Construcción de Redes en Negocios Inclusivos


The idea that business can play a role in alleviating poverty has caught the imagination of academics and practitioners alike. An emerging consensus points to the critical importance of partnerships in market initiatives addressed to the base of the pyramid (BOP). But despite the calls for cross sector partnerships in BOP initiatives, our collective understanding of how these actually work has not advanced proportionally. This study attempts to address this issue by examining the dynamics at play in nine networks that integrated the BOP with mainstream markets in nine developing nations of North, Central, and South America. Our field-based analysis generated a number of tentative propositions structured around three broad issue-areas: alliance formation (drivers that compelled companies to engage in strategic partnerships), alliance implementation (choice of governance mechanisms, resources for enhancing trust and reciprocity between partners, and conflict-resolution mechanisms), and performance outcome (the extent to which an organization’s commitment to an alliance impacted its performance and its societal context).



  • 06 de Mayo de 2010. Gustavo Vulcano, UTDT. 

Estimating primary demand for substitutable products from sales transaction data 
Co-authors: Garrett van Ryzin (Columbia University) and Richard Ratliff (Sabre Holdings)


We consider a modeling and computational approach for estimating substitute and lost retail demand when only sales transaction data and product availability are observable, not all products are available in all periods (e.g., due to stock-outs or availability controls imposed by the seller), and the seller knows her market share.

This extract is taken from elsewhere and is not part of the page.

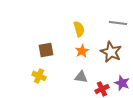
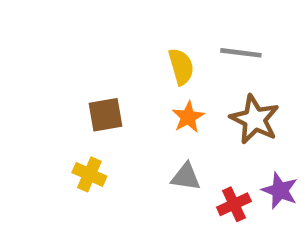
gray line: (118, 23) -> (241, 53), moved

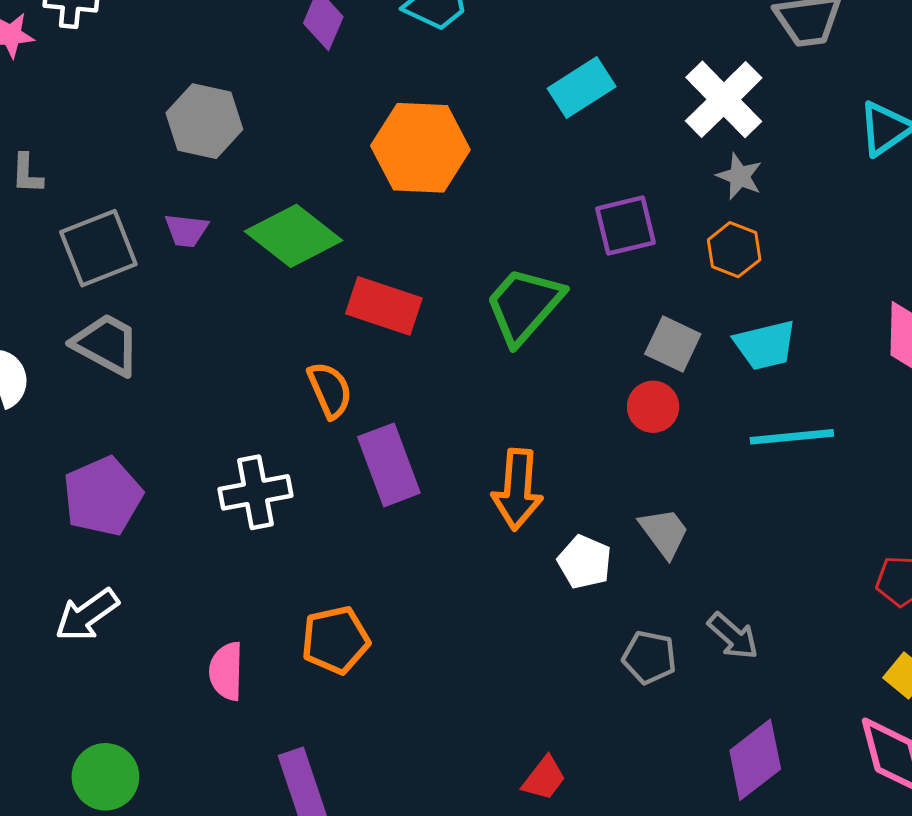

The modeling side combines a multinomial logit (MNL) demand model with a non-homogeneous Poisson model of arrivals over multiple periods.

Our key idea is to view the problem in terms of primary (or first-choice) demand -- that is, the product choices that customers would have made had all products been available in all periods. We then apply the expectation-maximization (EM) method to this model, and treat observed demand as an incomplete observation of primary demand. This leads to an efficient, iterative procedure for estimating the parameters of the model which provably converges to a stationary point of the associated incomplete data log-likelihood function. Indeed, every iteration of the algorithm consists of simple, closed-form calculations. We illustrate the estimation procedure on simulated data and two industry data sets.



  • 22 de Abril de 2010. Roberto Szechtman, Naval Postrgraduate School.

    When a Bit Less is Too Little: The Cascading Effect of Insurgency Actions on Popular Attitudes


Insurgents that operate amid a civilian population need broad popular support in order to thrive. What is the effect of insurgents' actions on popular support? Why does coercion occasionally succeed in preventing antagonists from actively opposing the insurgents and sometimes lead to expanded popular discontent towards the insurgents? How can the sudden changes in popular attitudes observed in recent conflicts be rationalized?